Excerpted data =
§

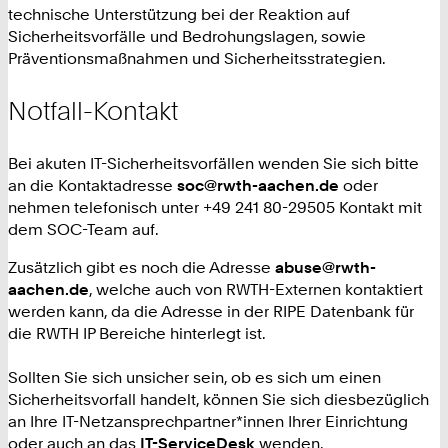
technische Unterstützung bei der Reaktion auf
Sicherheitsvorfälle und Bedrohungslagen, sowie
Präventionsmaßnahmen und Sicherheitsstrategien.
Notfall-Kontakt
Bei akuten IT-Sicherheitsvorfällen wenden Sie sich bitte
an die Kontaktadresse
soc@rwth-aachen.de
oder
nehmen telefonisch unter +49 241 80-29505 Kontakt mit
dem SOC-Team auf.
Zusätzlich gibt es noch die Adresse
abuse@rwth-
aachen.de
, welche auch von RWTH-Externen kontaktiert
werden kann, da die Adresse in der RIPE Datenbank für
die RWTH IP Bereiche hinterlegt ist.
Sollten Sie sich unsicher sein, ob es sich um einen
Sicherheitsvorfall handelt, können Sie sich diesbezüglich
an Ihre IT-Netzansprechpartner*innen Ihrer Einrichtung
oder auch an das
IT-ServiceDesk
wenden.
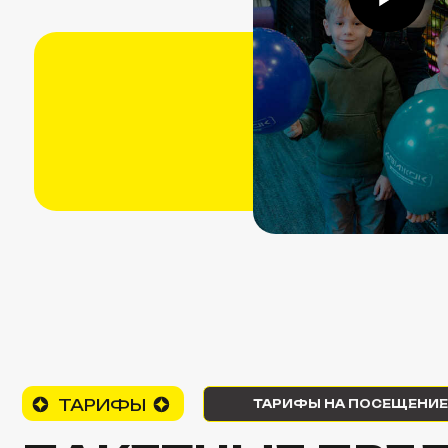
ТАРИФЫ
ТАРИФЫ НА ПОСЕЩЕНИЕ ПАРК
ПАКЕТНЫЕ ПРЕД
ДЕНЬ РОЖДЕНИЯ
Всё продумано: программа, развлечения, тайминг и атм
Итоговый бюджет без неожиданных доплат и долгих со
КАЖДЫЙ ПАКЕТ ВКЛЮЧАЕТ В СЕБЯ
Входной билет
БЕЗЛИМИТ
Банкет
ДвижШ
ДвижКВЕСТ
на 1 час:
(30 мин
Билет 
любимый герой
«Косм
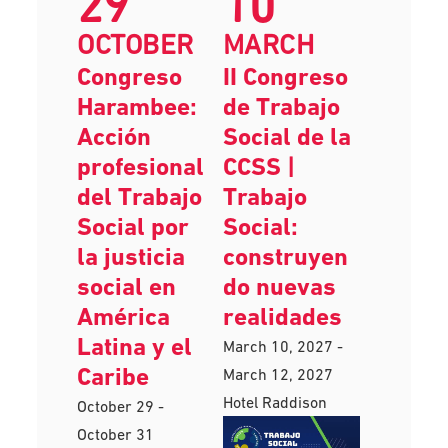
29
10
OCTOBER
MARCH
Congreso
II Congreso
Harambee:
de Trabajo
Acción
Social de la
profesional
CCSS |
del Trabajo
Trabajo
Social por
Social:
la justicia
construyen
social en
do nuevas
América
realidades
Latina y el
March 10, 2027
-
Caribe
March 12, 2027
Hotel Raddison
October 29
-
October 31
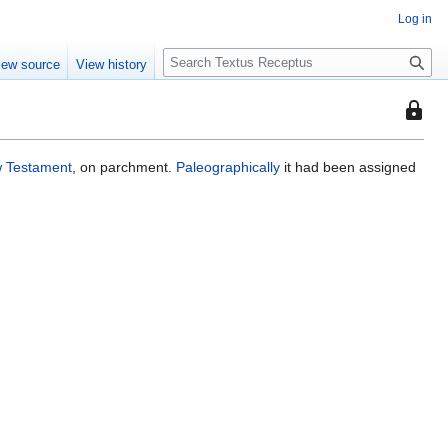
Log in
S
iew source
View history
e
a
This
r
page
c
is
h
 Testament
, on parchment.
Paleographically
it had been assigned
protec
so
that
only
users
with
the
"autoc
permis
can
edit
it.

§

About this task = Where a picture appears in the records above, omit it, and transcribe exactly the stretch of lines from the one with "Sicherheitsvorfall handelt, können" through the one with "ДЕНЬ РОЖДЕНИЯ".

Expected answer =
Sicherheitsvorfall handelt, können Sie sich diesbezüglich
an Ihre IT-Netzansprechpartner*innen Ihrer Einrichtung
oder auch an das
IT-ServiceDesk
wenden.
ТАРИФЫ
ТАРИФЫ НА ПОСЕЩЕНИЕ ПАРК
ПАКЕТНЫЕ ПРЕД
ДЕНЬ РОЖДЕНИЯ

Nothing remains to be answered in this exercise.